Les termes de l’échange entre la Chine et l’Europe sont totalement déséquilibrés. Se voulant la bonne élève de la mondialisation et du commerce multilatéral, l’Union européenne se conduit en idiot du village international et laisse faire sous ses yeux des pratiques que même les plus ultralibéraux réprouveraient. Non seulement la Chine bloque son propre accès au marché et se sert sans vergogne de ses entreprises d’Etat subventionnées pour nous affaiblir, mais elle industrialise et organise aussi la triche comme un avantage comparatif à part entière. Comme nos économies reposent en majeure partie sur la création, cette prime au pillage offerte par naïveté collective à nos concurrents, pourrait sonner notre perte. Nos industries sont littéralement détruites par la Fake Economy.
« Se voulant la bonne élève de la mondialisation et du commerce multilatéral, l’Union européenne se conduit en idiot du village international et laisse faire sous ses yeux des pratiques que même les plus ultralibéraux réprouveraient. »
Il est grand temps pour l’Europe de réagir contre cette Fake Economy qui la mine
J’ai eu l’occasion de mesurer les dégâts du vol de la propriété intellectuelle sur l’entreprise Tollix, fabricant à Autun de meubles « design » particulièrement appréciés par les amoureux des beaux objets.
Mais ces esthètes ne savent pas toujours qu’ils les achètent contrefaits, et Made in China ! Moyenne entreprise, se remettant à peine d’une douloureuse restructuration et dépourvue des moyens juridiques pour obtenir la fermeture des ateliers de copiage, Tollix est aujourd’hui à peine à l’équilibre et la pérennité de ses emplois ne tient qu’à un fil. Pour faire baisser la pression de temps en temps, les autorités chinoises et leurs bras armés, notamment la plateforme AliBaba, font (ou feignent) quelques efforts visant à endiguer la contrefaçon, par exemple en « déréférençant » les fournisseurs qui abusent le plus. On objectera qu’eux au moins font quelque chose, Amazon pour sa part ne faisant rien du tout.

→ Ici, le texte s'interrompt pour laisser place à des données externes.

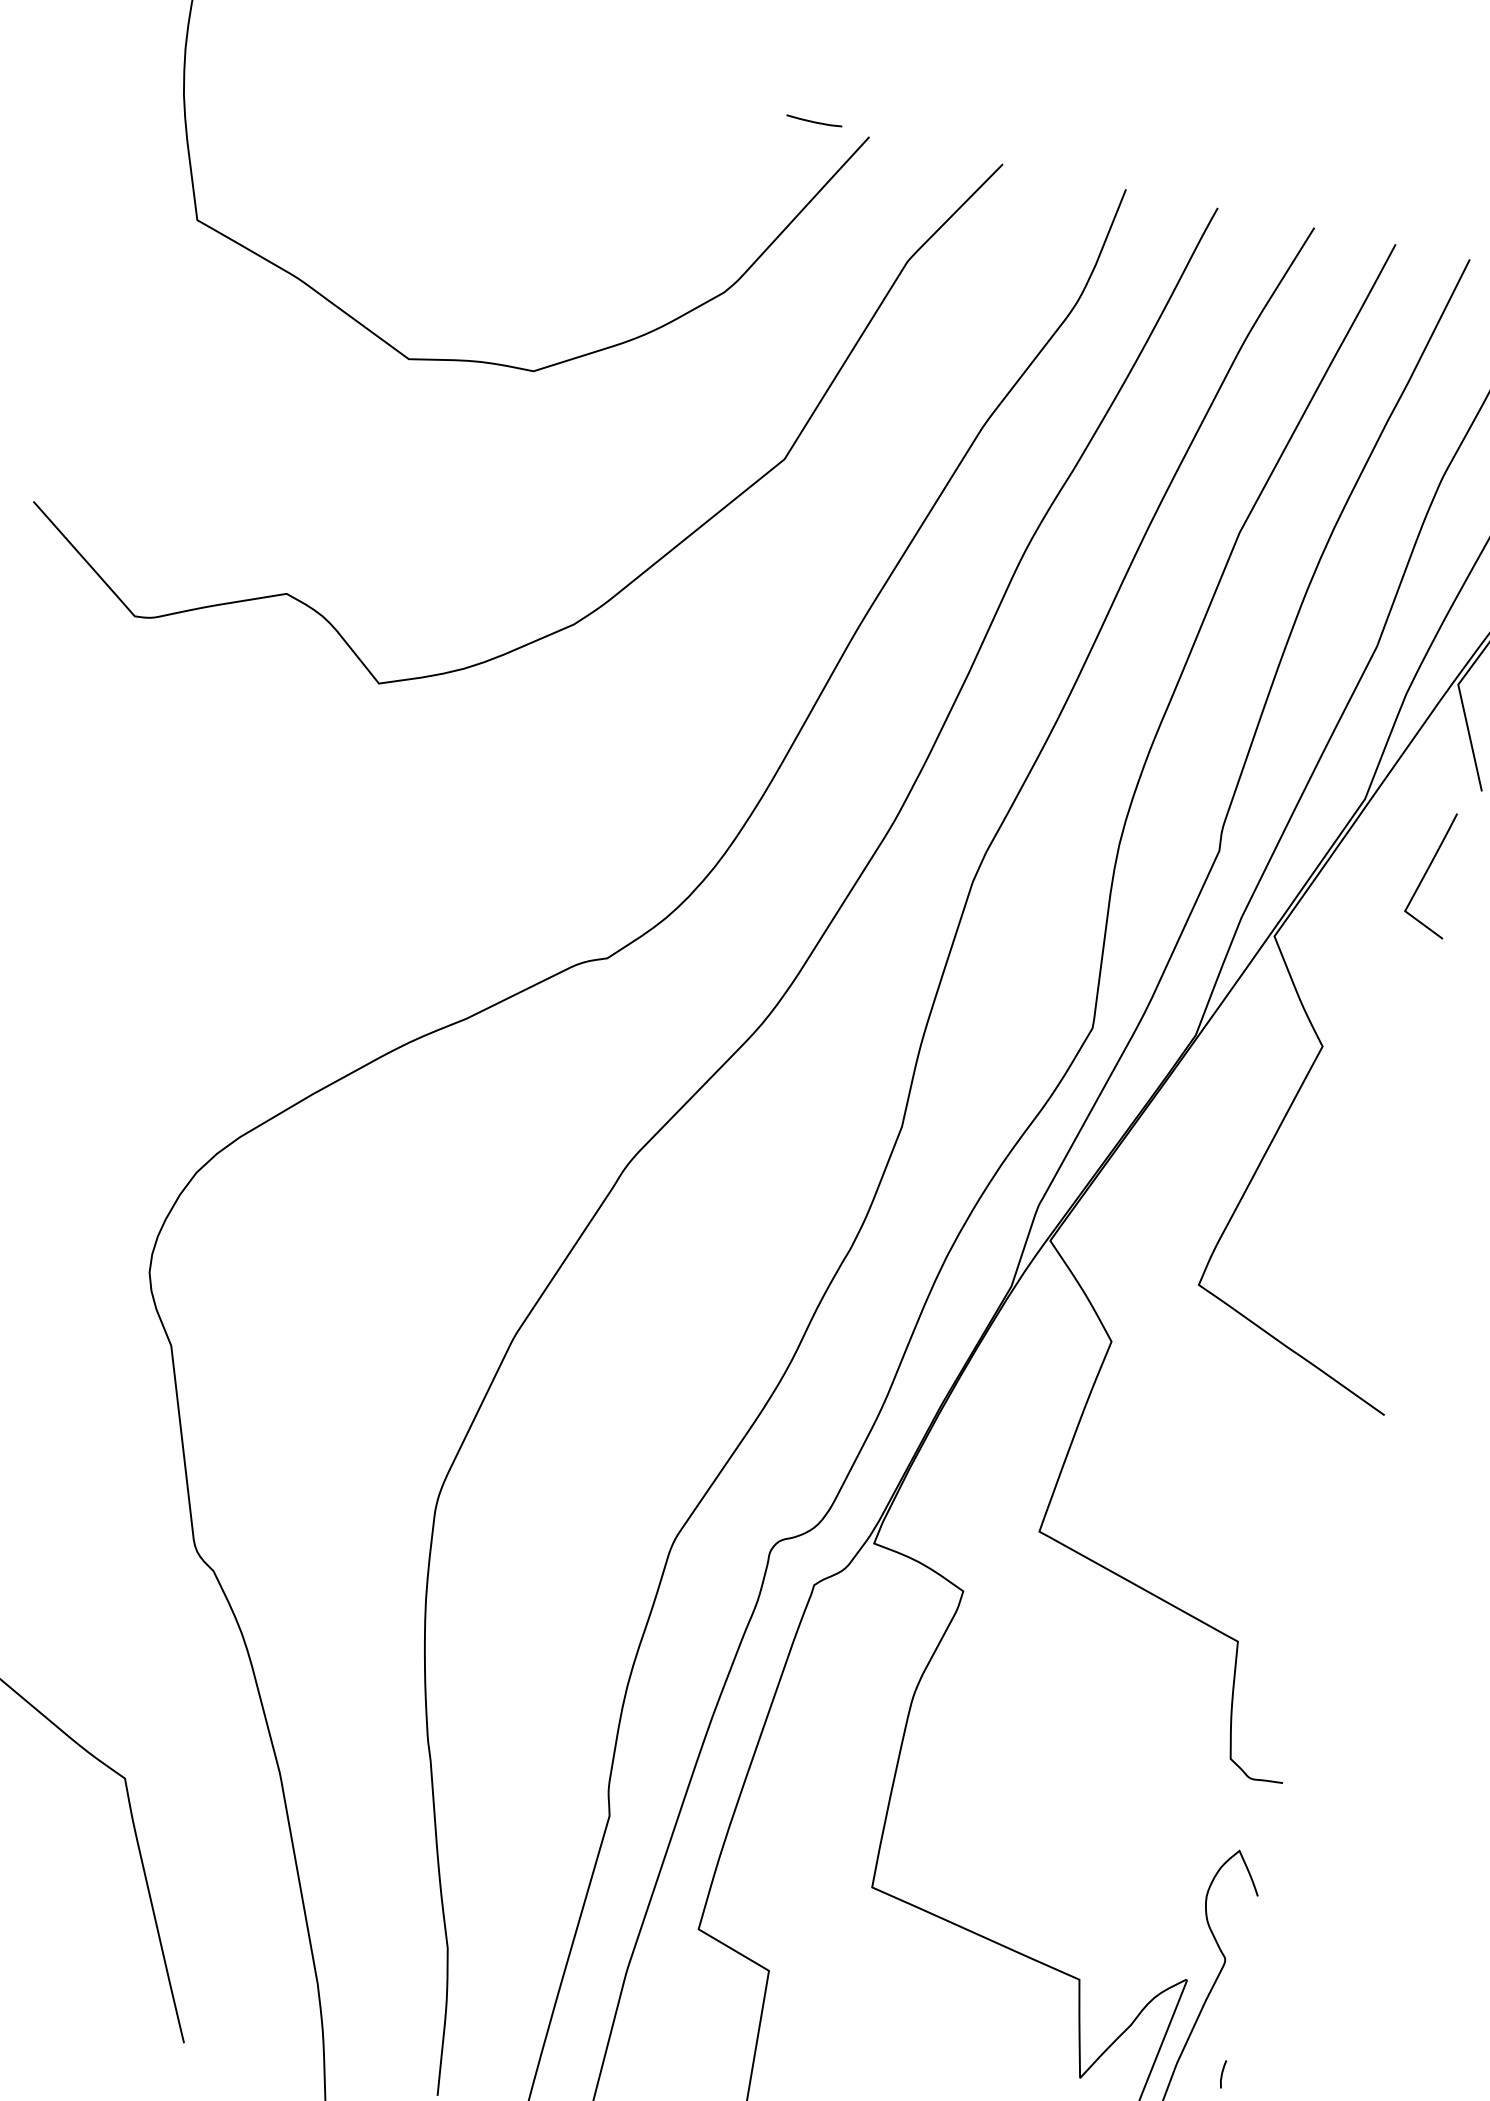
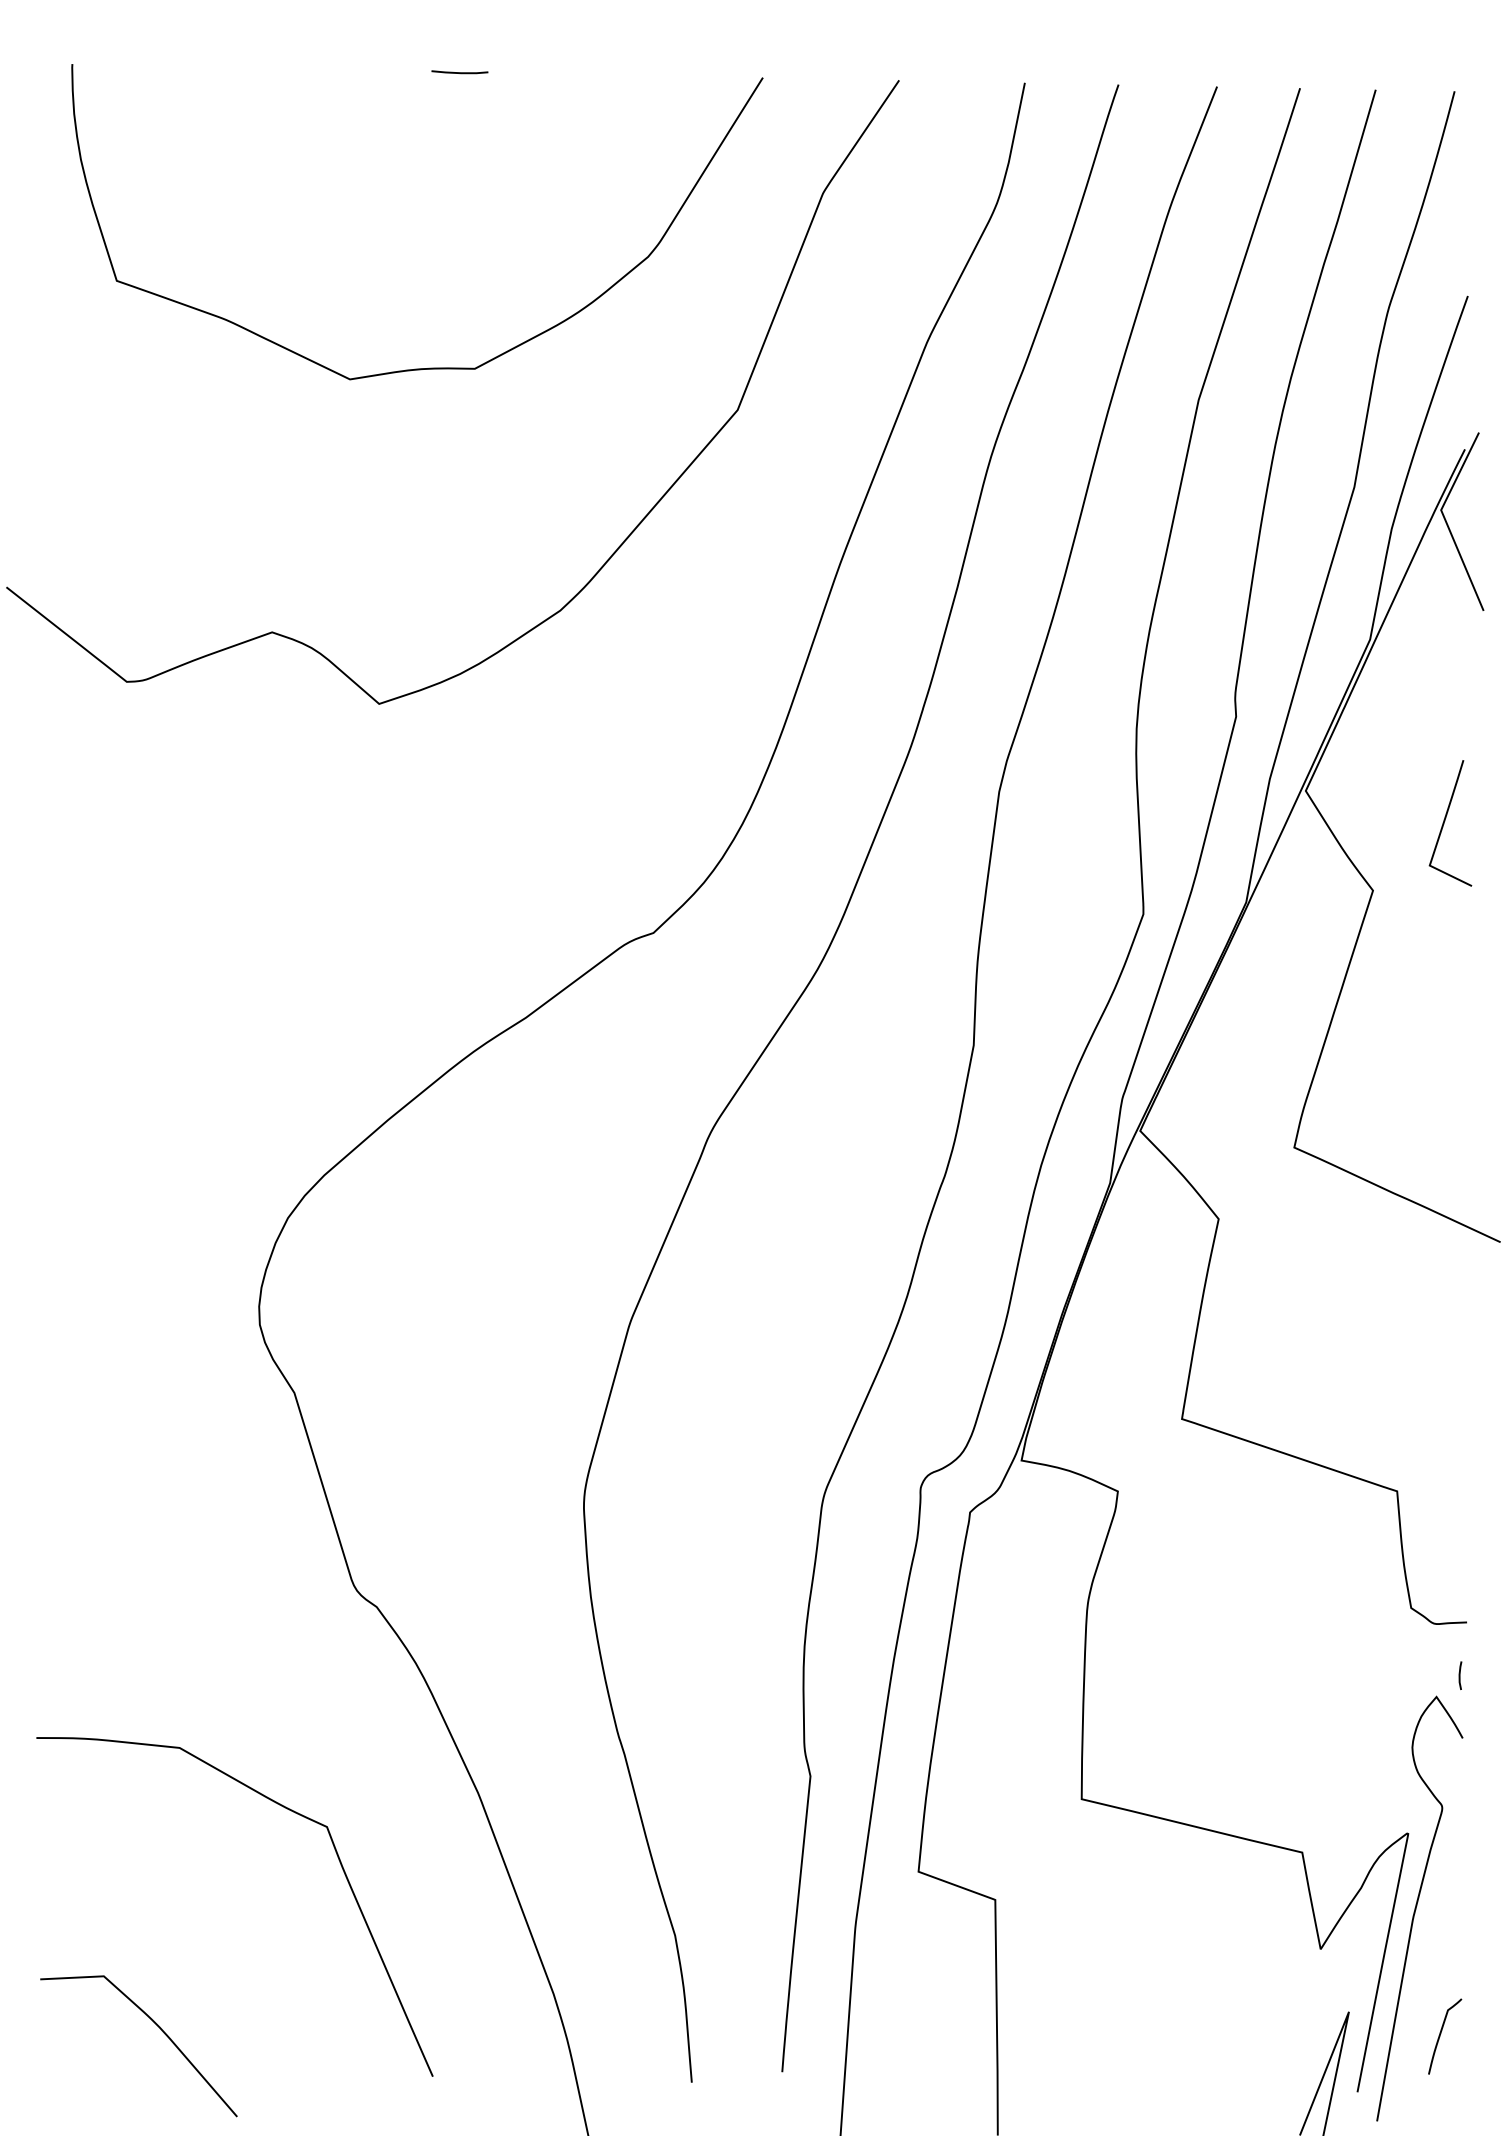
line: (813, 121) -> (459, 72), moved
curve: (1428, 870) -> (1445, 821), moved
line: (1222, 2074) -> (1460, 1675), moved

Il est grand temps pour l’Europe de réagir contre cette Fake Economy qui la mine. Premières victimes de la contrefaçon par ordre d’importance, la France, l’Italie et l’Allemagne pourraient prendre une initiative, à tout le moins enjoindre la Commission européenne de négocier en se souciant davantage de nos créateurs, petits et moyens entrepreneurs, salariés et consommateurs victimes de ces pratiques totalement déloyales. Nous ne pouvons pas accepter que l’emprise de la triche s’étende, via les Nouvelles Routes de la Soie, à nos infrastructures stratégiques.
Nous devons renforcer considérablement nos moyens de lutte contre la contrefaçon, notamment les douanes, en leur confiant des pouvoirs étendus d’investigation (et de destruction de toutes les saisies, comme aux Etats-Unis), avec les moyens juridiques et financiers appropriés. Toute évolution de nos relations commerciales avec la Chine doit être subordonnée à l’abolition effective de la Fake Economy, c’est-à-dire la fermeture et la reconversion de ses usines de copiage.
Enfin, les complices de la contrefaçon, qu’il s’agisse des services postaux et surtout des plateformes de ventes, ne peuvent plus rester impunis. Si nous voulons offrir à nos proches toutes sortes de cadeaux de fin d’années l’esprit tranquille, c’est le prix qu’il nous faudra payer.